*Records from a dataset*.

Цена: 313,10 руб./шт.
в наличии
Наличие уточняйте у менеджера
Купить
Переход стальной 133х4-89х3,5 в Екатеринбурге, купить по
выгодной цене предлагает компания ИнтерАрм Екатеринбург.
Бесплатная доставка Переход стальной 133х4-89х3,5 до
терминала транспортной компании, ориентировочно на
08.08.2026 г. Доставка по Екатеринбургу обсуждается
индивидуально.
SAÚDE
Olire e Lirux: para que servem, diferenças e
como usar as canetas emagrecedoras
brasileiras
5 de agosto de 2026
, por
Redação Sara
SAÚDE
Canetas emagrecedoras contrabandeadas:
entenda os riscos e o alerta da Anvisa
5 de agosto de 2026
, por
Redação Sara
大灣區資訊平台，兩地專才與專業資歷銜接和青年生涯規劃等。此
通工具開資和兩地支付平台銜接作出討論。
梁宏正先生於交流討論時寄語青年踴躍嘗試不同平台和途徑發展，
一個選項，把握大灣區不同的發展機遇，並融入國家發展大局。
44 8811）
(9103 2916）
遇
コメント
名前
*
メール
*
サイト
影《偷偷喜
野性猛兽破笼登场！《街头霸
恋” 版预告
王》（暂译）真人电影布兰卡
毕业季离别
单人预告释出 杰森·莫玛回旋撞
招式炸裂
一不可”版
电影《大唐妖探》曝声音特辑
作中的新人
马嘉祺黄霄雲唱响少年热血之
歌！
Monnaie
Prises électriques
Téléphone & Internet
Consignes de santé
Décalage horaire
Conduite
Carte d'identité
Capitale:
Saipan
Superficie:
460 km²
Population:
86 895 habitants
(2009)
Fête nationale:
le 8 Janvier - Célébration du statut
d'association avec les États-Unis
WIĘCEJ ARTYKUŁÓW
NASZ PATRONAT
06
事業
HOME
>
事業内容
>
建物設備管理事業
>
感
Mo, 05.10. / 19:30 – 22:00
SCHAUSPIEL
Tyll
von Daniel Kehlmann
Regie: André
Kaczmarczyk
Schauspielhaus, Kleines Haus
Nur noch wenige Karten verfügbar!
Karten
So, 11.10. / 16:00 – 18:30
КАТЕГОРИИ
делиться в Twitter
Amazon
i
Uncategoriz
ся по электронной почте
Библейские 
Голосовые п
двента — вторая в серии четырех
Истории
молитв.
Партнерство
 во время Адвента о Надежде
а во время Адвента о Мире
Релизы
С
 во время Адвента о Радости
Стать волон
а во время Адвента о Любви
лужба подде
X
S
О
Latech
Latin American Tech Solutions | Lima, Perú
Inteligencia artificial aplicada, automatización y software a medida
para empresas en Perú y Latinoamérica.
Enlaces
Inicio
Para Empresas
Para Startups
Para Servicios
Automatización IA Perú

*Directions*.
Output the lines above unchanged, starting with the first line of the records and continuing through the line that contains "Бесплатная доставка Переход", including both.

*Your solution*.
Цена: 313,10 руб./шт.
в наличии
Наличие уточняйте у менеджера
Купить
Переход стальной 133х4-89х3,5 в Екатеринбурге, купить по
выгодной цене предлагает компания ИнтерАрм Екатеринбург.
Бесплатная доставка Переход стальной 133х4-89х3,5 до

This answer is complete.